Biographical material includes resumes, biographical accounts, award certificates, records for employment through a State Department Specialists Grant, address lists, teaching notes, writings about Gates, and a guest book signed by colleagues celebrating Gates' forty years at American University. There is a also a group of Navy Department records documenting Gates' employment designing three-dimensional photo-surfaced topography models for use by troops during World War II.

Letters are primarily from the U.S. Treasury Department and the Federal Works Agency discussing commissions, including the painting of post office murals in Maryland and West Virginia, and from various museums and galleries discussing exhibitions and other art-related activities. There are one or two letters each from colleagues Alice Acheson, Adelyn Breeskin, Charles Burchfield, Alida Conover, John Gernand, Duncan Phillips, Henry Varnum Poor, and Prentiss Taylor. Some letters are Christmas cards decorated with original block prints.

Business records primarily document Gates' interaction with the Jack Rasmussen Gallery in Washington, D.C., but also include miscellaneous sales records and pay stubs from American University.

Artwork consists of scattered drawings of modern houses by Gates and abstract sketches by others, and small block prints by Joe Goethe and D. Neufeld. Two Scrapbooks contain clippings, exhibition announcements and catalogs, and scattered letters.

Additional printed material includes clippings, exhibition announcements and catalogs for Gates and others, prospectuses for art exhibitions, press releases, calendars of events, booklets about color and lenses, brochures for art schools and books, and an unannotated calendar containing a reproduction of one of Gates' paintings.

Task list:
a) In the collection description, which gallery do the business records mainly concern?
b) Write out the stretch of entries from the line containing "Q: How many cupcakes are in this picture?" through the last entry, leaving out the pictures.
The collection description and the entries have no connection to each other.

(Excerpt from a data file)
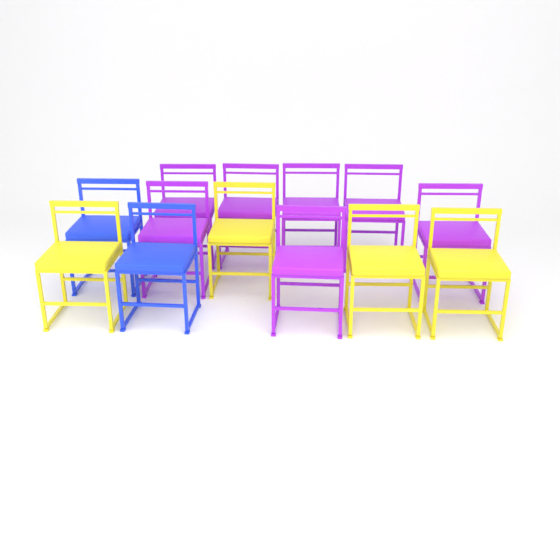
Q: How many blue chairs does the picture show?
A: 2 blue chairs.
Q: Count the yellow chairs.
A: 4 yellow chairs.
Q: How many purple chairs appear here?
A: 7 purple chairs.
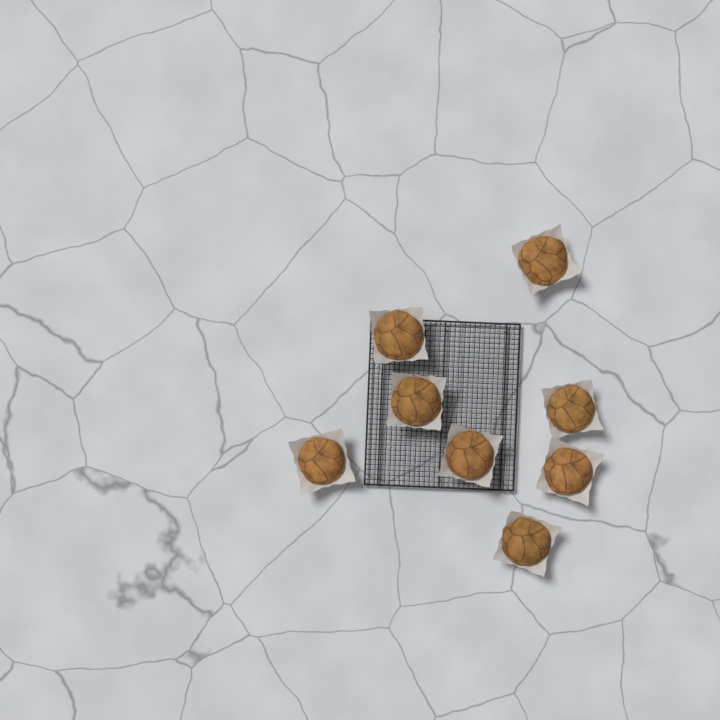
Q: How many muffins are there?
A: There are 8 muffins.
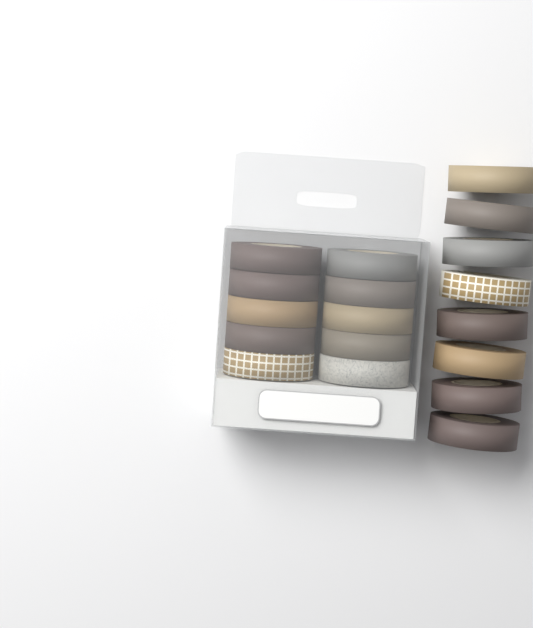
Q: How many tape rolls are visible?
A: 18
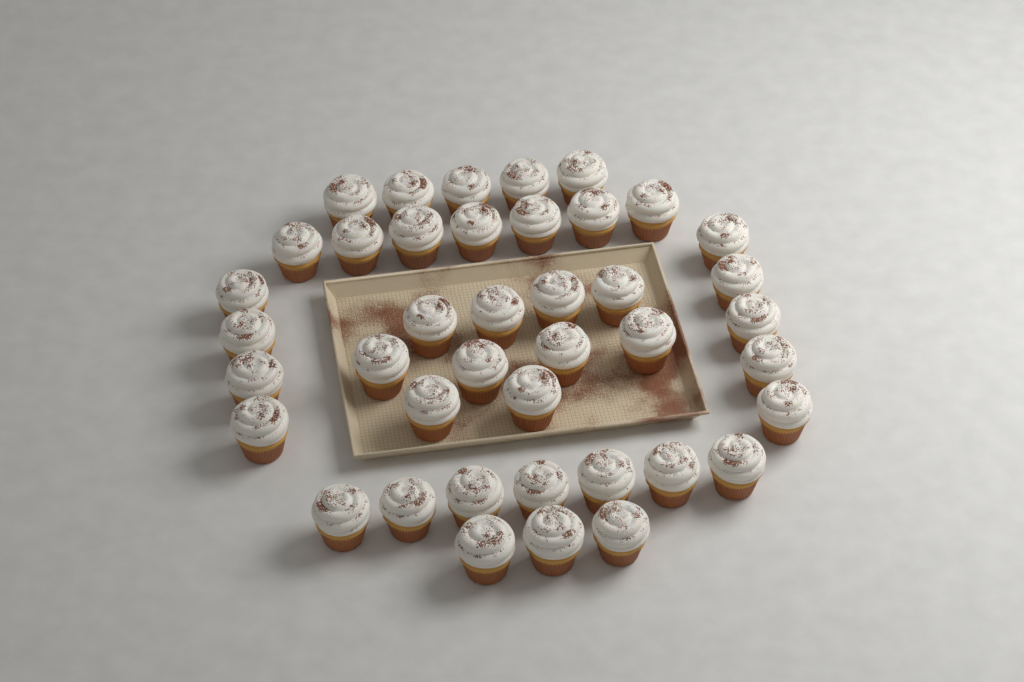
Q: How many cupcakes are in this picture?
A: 41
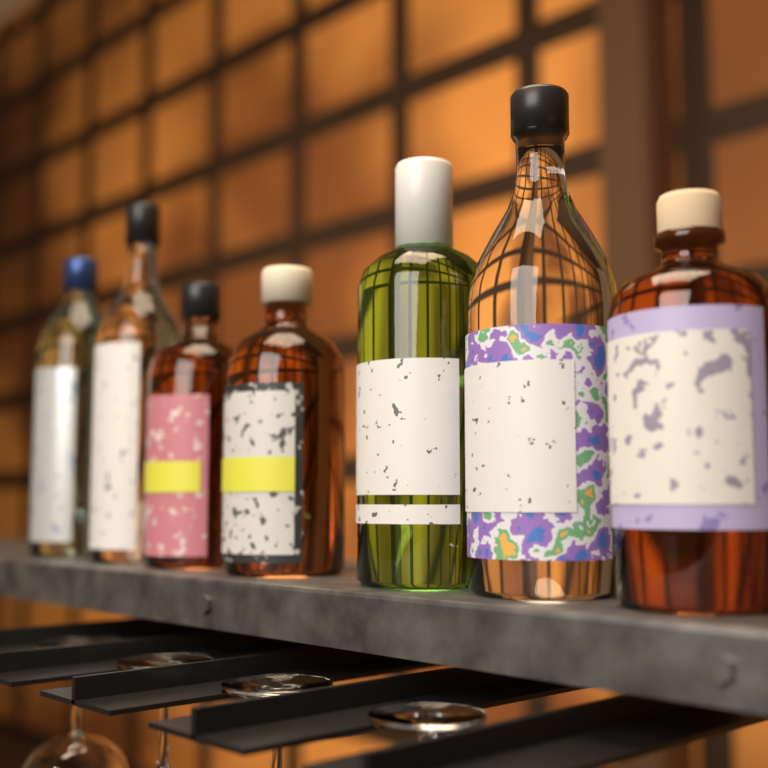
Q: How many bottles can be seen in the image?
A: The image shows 7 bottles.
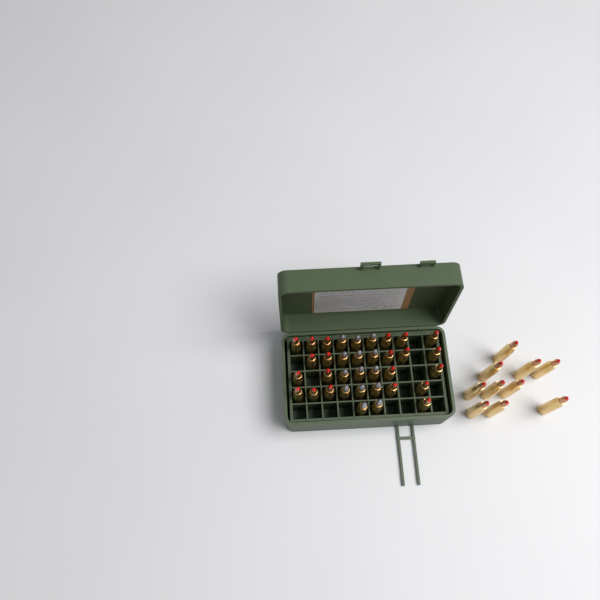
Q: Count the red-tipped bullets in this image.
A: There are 31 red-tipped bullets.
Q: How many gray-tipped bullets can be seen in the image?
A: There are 14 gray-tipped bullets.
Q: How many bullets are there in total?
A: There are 45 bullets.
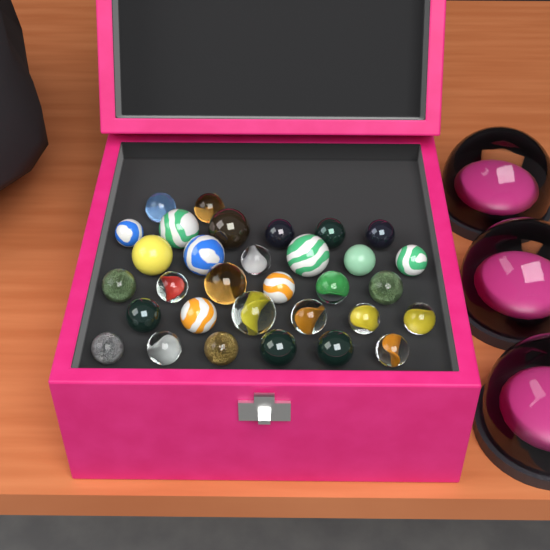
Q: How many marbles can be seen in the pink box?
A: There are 32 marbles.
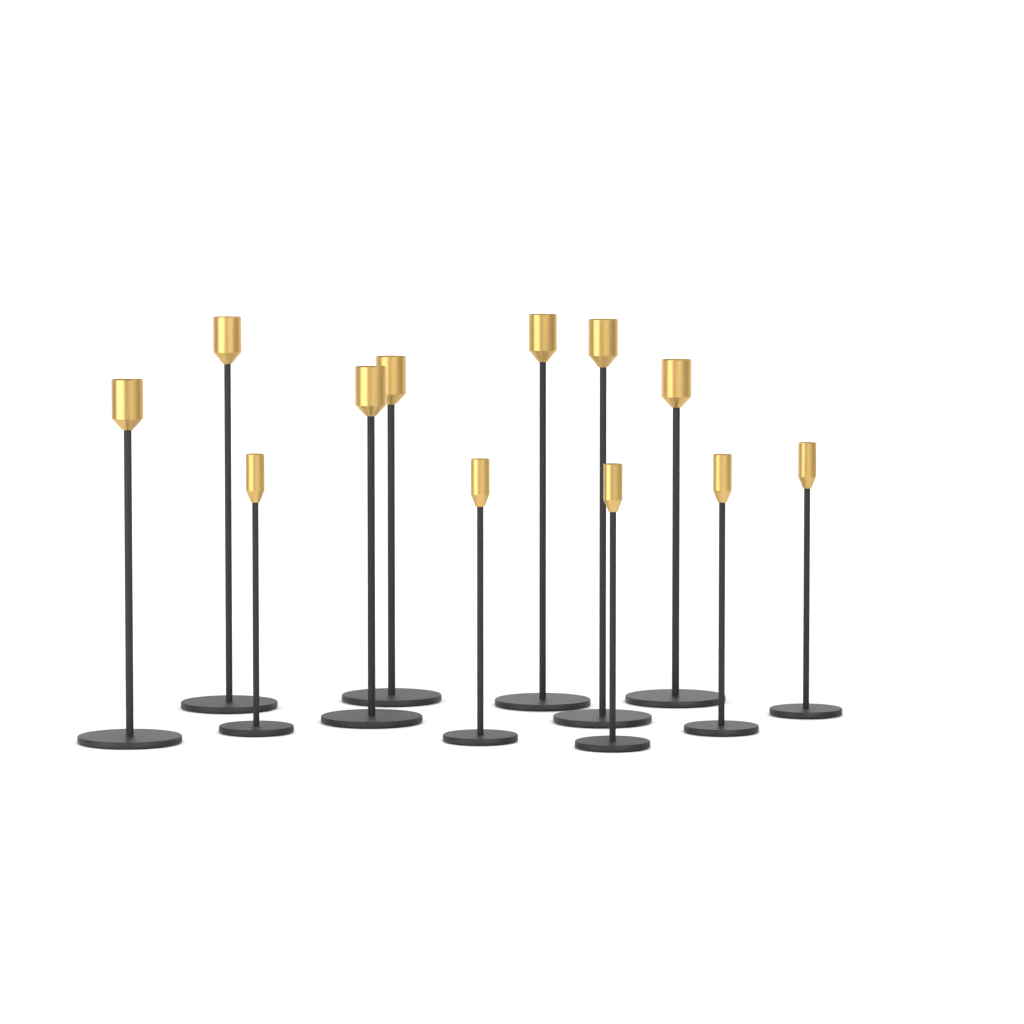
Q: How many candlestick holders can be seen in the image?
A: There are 12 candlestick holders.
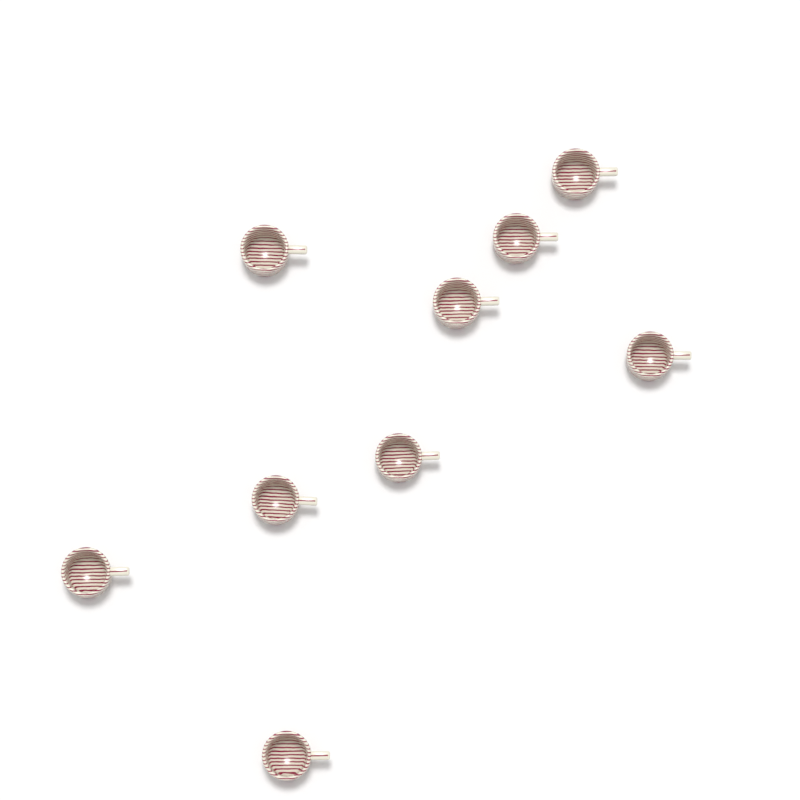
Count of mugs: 9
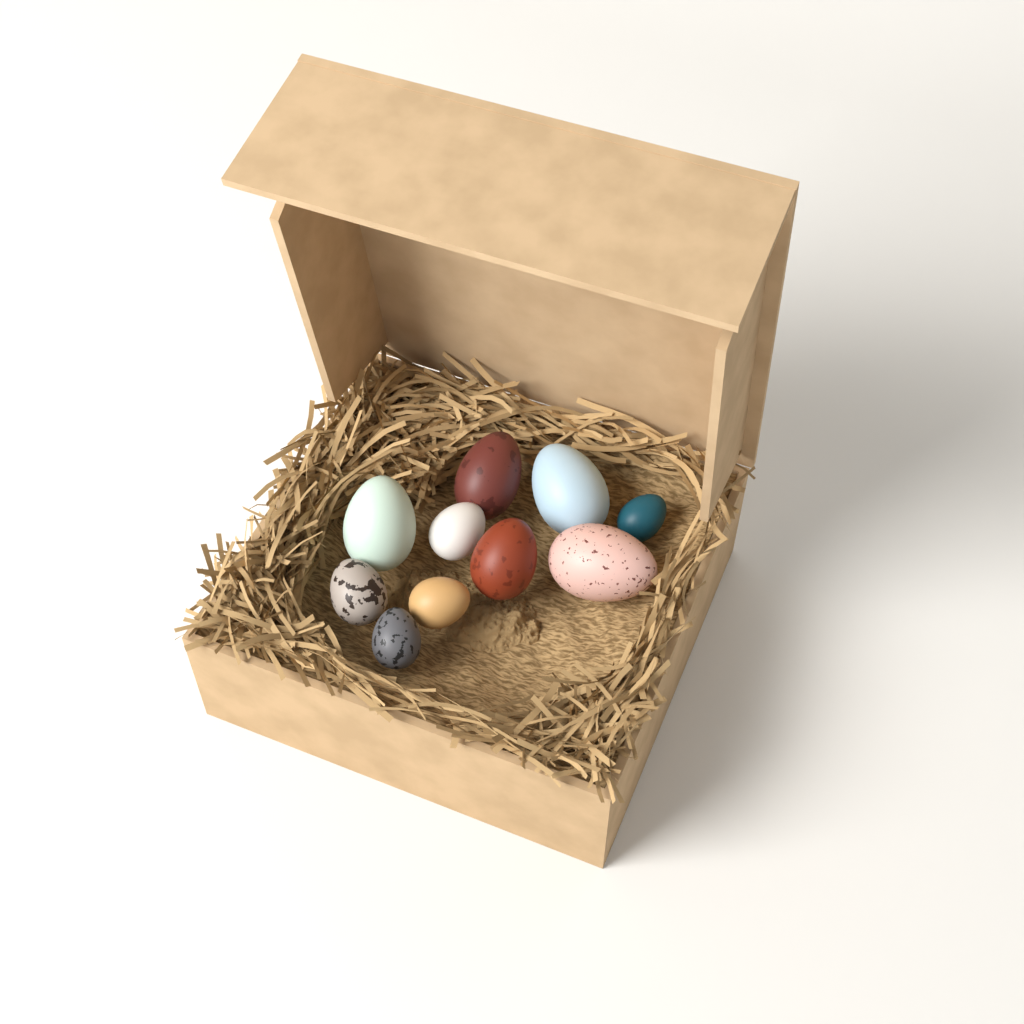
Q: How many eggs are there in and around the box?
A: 10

Answers in order:
a) The Jack Rasmussen Gallery in Washington, D.C.

b)
Q: How many cupcakes are in this picture?
A: 41
Q: How many bottles can be seen in the image?
A: The image shows 7 bottles.
Q: Count the red-tipped bullets in this image.
A: There are 31 red-tipped bullets.
Q: How many gray-tipped bullets can be seen in the image?
A: There are 14 gray-tipped bullets.
Q: How many bullets are there in total?
A: There are 45 bullets.
Q: How many marbles can be seen in the pink box?
A: There are 32 marbles.
Q: How many candlestick holders can be seen in the image?
A: There are 12 candlestick holders.
Count of mugs: 9
Q: How many eggs are there in and around the box?
A: 10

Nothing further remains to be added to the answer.